Youth – La Giovinezza – Recensione
Vita-morte, amicizia-amore, musica-silenzio, gioventù-vecchiaia, questi sono solamente alcuni degli opposti, che nel nuovo bellissimo dipinto pittorico di Paolo Sorrentino, trovano la loro capacità di coesistere, come facevano la musica e i colori in un quadro di Kandinsky. Youth- La giovinezza è infatti un esplosione di colori, chiaroscuri, melodie, emozioni, risate, intimismo e dolcezza, un connubio di elementi, magistralmente orchestrati da Caine e dalla sapiente e delicata mano di un’artista come Sorrentino.
I protagonisti della pellicola sono Fred (Michael Caine) e Mick (Harvey Keitel) amici da moltissimo tempo che, ora ottantenni, trascorrono un periodo di vacanza in un hotel nelle Alpi svizzere. Fred, compositore e direttore d’orchestra in pensione, non ha alcuna intenzione di tornare al lavoro, mentre Mick, regista di altrettanto spessore, sta lavorando al suo nuovo e forse ultimo film, per il quale vuole come protagonista la vecchia amica e star internazionale Brenda Morel (Jane Fonda). In quell’hotel però, passano un periodo di relax anche altri personaggi particolari, tra cui l’attore Jimmy Tree (Paul Dano) e Miss Universo (Madalina Ghenea).
Mick e Fred sono accomunati dalla consapevolezza del tempo che passa, dall’aver vissuto appieno la vita e la volontà di tramandarne la bellezza ai posteri, alla gioventù, che convive senza distinzione di genere, in questo paradiso montano, sospeso nel tempo.
I due attempati amici non hanno nulla o quasi del Jep di Toni Servillo, forse solamente una vita sregolata fatta di amori clandestini, successi e rimpianti, ma nessuna immagine a cui fare riferimento, solamente fotogrammi di un passato lontano, i cui contorni via via diventano sempre più sbiaditi.

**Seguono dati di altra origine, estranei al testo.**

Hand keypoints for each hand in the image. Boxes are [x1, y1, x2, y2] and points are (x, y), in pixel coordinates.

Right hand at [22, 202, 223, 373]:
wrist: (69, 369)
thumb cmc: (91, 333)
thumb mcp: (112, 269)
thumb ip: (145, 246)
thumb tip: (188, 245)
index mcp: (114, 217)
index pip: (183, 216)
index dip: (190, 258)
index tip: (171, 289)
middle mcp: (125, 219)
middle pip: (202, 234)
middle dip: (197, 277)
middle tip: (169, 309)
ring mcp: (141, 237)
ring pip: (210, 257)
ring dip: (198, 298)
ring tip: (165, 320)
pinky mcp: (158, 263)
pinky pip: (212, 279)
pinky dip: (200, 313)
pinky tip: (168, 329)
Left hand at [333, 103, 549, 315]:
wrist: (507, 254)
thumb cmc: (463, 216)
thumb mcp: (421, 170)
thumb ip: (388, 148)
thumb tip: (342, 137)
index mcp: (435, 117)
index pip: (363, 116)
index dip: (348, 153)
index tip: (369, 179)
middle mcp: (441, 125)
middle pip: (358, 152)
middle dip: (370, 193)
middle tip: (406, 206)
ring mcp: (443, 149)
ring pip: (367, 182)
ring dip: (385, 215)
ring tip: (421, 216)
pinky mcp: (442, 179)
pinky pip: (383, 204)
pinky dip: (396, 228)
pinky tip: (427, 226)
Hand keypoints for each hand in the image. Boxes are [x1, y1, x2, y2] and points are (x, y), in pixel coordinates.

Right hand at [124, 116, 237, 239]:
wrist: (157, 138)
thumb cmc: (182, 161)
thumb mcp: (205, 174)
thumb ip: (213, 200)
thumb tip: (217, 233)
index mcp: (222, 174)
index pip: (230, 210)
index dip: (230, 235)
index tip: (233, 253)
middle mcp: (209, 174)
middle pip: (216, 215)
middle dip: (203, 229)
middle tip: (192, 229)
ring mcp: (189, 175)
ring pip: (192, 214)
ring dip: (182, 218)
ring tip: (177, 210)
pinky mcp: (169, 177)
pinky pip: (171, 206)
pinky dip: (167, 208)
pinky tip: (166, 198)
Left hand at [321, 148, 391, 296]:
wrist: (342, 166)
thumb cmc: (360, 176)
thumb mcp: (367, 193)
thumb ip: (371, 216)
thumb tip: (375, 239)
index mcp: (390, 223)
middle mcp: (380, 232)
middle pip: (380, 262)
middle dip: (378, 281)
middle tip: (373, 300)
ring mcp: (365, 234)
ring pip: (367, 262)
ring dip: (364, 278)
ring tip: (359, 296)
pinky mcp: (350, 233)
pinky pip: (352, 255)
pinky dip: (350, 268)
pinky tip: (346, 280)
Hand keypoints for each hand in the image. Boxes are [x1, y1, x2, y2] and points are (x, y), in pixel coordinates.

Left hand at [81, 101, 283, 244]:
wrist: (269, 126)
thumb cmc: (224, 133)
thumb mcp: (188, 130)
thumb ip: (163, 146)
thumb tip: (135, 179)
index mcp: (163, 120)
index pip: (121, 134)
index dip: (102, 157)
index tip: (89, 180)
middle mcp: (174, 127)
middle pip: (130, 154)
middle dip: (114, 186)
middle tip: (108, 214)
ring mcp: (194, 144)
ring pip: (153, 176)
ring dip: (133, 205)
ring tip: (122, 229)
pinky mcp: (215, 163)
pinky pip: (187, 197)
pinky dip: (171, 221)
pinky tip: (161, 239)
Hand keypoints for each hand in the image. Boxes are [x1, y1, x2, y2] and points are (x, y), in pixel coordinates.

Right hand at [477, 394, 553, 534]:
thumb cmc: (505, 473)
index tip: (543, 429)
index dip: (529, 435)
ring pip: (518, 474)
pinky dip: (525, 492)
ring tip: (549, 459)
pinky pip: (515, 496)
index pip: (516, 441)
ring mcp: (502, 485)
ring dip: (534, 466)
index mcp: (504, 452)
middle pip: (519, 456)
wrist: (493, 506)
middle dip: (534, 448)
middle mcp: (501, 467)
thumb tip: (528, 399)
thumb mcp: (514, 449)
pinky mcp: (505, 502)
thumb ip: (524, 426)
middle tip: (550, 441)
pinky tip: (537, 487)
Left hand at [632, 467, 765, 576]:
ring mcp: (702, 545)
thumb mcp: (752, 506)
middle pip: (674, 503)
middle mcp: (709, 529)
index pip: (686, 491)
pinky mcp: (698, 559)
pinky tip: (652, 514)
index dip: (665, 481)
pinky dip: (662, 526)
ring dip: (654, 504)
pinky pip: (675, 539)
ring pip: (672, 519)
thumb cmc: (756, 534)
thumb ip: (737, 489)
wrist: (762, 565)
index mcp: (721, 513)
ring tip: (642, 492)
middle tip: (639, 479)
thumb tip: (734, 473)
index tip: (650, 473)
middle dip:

Ed è in questa particolare location, fra i paesaggi verdeggianti delle Alpi Svizzere, in un albergo-spa a metà fra il Budapest Hotel di Anderson e il Grand Hotel di Fellini che prende vita la nuova avventura di Sorrentino. Un enorme dipinto visivo, sospeso fra realtà e finzione, in cui tanti solisti (“tutti noi comparse in questa vita”), ognuno con una propria storia, danno vita ad una narrazione atipica, che seppur nella sua staticità e nei suoi silenzi, dice saggiamente molto.
Passato, presente e futuro, uniti alla memoria e al desiderio, sono colonne portanti del film, definiscono i momenti idilliaci di Youth, che finisce per diventare un inno all’eterna giovinezza, dove anima e corpo si separano: la prima è quella più difficile da mostrare agli altri, che nasconde in sé il vero Io, il secondo invece, tonico o decadente, è la parte più superficiale, che pochi tengono nascosta.
In Youth, tutto si muove quindi in un’alternanza tra vecchiaia e giovinezza, dei pensieri, dello stile di vita, del cinema, della musica, in un’estrema fluidità, pacatezza, con divertimento e la giusta dose di sentimentalismo. La musica poi, grazie al bravissimo David Lang, si impone quasi come un personaggio, anch’essa in bilico fra melodie moderne e sinfoniche Canzoni semplici.
Virtuosismi presenti non solo in queste melodie, ma anche alla regia. Il regista napoletano infatti, regala allo spettatore degli efficaci tableau vivants, impressiona, diverte e grazie anche ai dialoghi, per nulla banali, non finisce di stupire, senza quella presunta intellettualità, poco cara anche a Fred. Del resto, come dice Mick, “le emozioni sono tutto quello che abbiamo” e quindi grazie Paolo Sorrentino, per riuscire ancora una volta ad avercele fatte provare.